I turned. I saw the porch door behind Ev, hanging off its hinges. I pointed. She bolted out the door: “John?” she hollered. I followed her.
Abby’s bark was loud outside. Ev took off down the trail, but I called to the dog, and she answered me. I crouched to look below the porch and saw, through the cracks in the boards, that she was trapped under the steps—someone had placed an old door in front of the opening she usually used. She was frantic, scraping at the barricade, and I realized her paws were bleeding.
“It’s okay, girl,” I said shakily, trying to move the heavy door myself. I could only lift it a little, so I used all my weight to push it aside and managed, after the third try, to make a gap big enough for Abby to squeeze out. She didn’t stop to thank me or take comfort. Instead, she shot off down the cliff trail, straight after Ev.
Out onto the trail I sprinted, clipping at Ev’s heels. We cut back and forth along the switchbacks. Somewhere ahead of us, where the trail met the air, Abby had started barking again. We raced to catch up.
We came abruptly onto the point. I suppose we both believed that John would be standing there. That time was of the essence. That there was logic, and explanation, and that the end of the cliff held it all.

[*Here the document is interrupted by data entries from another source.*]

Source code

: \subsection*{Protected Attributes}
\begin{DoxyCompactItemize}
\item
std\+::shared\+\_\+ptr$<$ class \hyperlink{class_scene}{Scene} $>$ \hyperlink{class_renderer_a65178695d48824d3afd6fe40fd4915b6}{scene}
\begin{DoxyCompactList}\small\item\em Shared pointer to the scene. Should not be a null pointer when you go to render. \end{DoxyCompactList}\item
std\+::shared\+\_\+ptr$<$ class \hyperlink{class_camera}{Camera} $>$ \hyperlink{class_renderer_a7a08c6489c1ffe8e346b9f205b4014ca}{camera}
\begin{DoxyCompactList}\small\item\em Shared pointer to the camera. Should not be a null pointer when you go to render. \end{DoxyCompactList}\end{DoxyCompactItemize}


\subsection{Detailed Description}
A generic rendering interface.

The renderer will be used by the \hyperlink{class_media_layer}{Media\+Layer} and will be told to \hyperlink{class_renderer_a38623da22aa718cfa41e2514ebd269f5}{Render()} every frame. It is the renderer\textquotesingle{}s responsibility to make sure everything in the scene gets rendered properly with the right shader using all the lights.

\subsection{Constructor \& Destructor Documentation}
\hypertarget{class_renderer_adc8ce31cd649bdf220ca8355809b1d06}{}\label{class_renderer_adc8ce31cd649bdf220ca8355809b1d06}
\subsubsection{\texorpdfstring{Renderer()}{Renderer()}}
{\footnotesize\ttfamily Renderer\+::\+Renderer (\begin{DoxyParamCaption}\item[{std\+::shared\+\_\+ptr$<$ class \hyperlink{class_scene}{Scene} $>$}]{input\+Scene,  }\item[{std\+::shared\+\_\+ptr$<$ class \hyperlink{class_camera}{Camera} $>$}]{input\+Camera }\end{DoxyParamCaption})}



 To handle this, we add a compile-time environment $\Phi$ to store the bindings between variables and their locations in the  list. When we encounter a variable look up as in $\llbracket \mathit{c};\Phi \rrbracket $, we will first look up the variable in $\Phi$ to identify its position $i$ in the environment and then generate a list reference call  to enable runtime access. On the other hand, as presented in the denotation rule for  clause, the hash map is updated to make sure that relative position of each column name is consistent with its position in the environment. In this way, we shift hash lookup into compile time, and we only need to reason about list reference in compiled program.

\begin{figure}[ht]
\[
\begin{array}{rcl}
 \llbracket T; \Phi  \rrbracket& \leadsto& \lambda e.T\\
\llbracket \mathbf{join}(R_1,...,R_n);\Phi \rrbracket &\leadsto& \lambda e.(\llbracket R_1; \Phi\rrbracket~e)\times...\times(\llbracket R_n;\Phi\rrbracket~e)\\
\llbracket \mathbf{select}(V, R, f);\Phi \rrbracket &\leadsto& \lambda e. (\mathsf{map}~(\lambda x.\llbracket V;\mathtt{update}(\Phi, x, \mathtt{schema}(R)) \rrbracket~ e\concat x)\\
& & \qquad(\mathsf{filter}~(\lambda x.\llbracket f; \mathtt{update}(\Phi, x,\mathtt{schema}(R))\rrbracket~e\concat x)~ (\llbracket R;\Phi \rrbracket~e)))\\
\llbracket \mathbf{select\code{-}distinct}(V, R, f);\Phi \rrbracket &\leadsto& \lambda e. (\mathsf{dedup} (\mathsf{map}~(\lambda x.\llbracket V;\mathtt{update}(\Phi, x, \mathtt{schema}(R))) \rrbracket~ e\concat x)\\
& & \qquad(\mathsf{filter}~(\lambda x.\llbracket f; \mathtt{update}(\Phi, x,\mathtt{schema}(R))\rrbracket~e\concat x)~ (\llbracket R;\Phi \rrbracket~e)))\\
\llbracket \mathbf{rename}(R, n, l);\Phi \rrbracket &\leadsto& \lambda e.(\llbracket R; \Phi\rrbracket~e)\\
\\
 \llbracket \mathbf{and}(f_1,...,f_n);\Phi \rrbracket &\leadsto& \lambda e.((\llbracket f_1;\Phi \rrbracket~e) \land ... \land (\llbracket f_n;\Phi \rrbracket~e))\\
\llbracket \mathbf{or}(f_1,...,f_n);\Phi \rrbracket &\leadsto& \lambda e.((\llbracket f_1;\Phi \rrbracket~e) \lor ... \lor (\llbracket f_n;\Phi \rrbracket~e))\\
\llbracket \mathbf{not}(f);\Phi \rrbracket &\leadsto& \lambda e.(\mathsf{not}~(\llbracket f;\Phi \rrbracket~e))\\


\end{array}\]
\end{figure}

But it was just air above us. Below us, water. Out to the horizon, nothing but blue. Ev began to speak, but the words couldn’t form themselves. They were like tumbling rocks, too heavy, too full of their own momentum to make sense, impossible to understand over Abby, whimpering and whining, her paws coming dangerously close to the edge of the cliff, stones slipping from underneath her bloody nails and onto the rocks far below.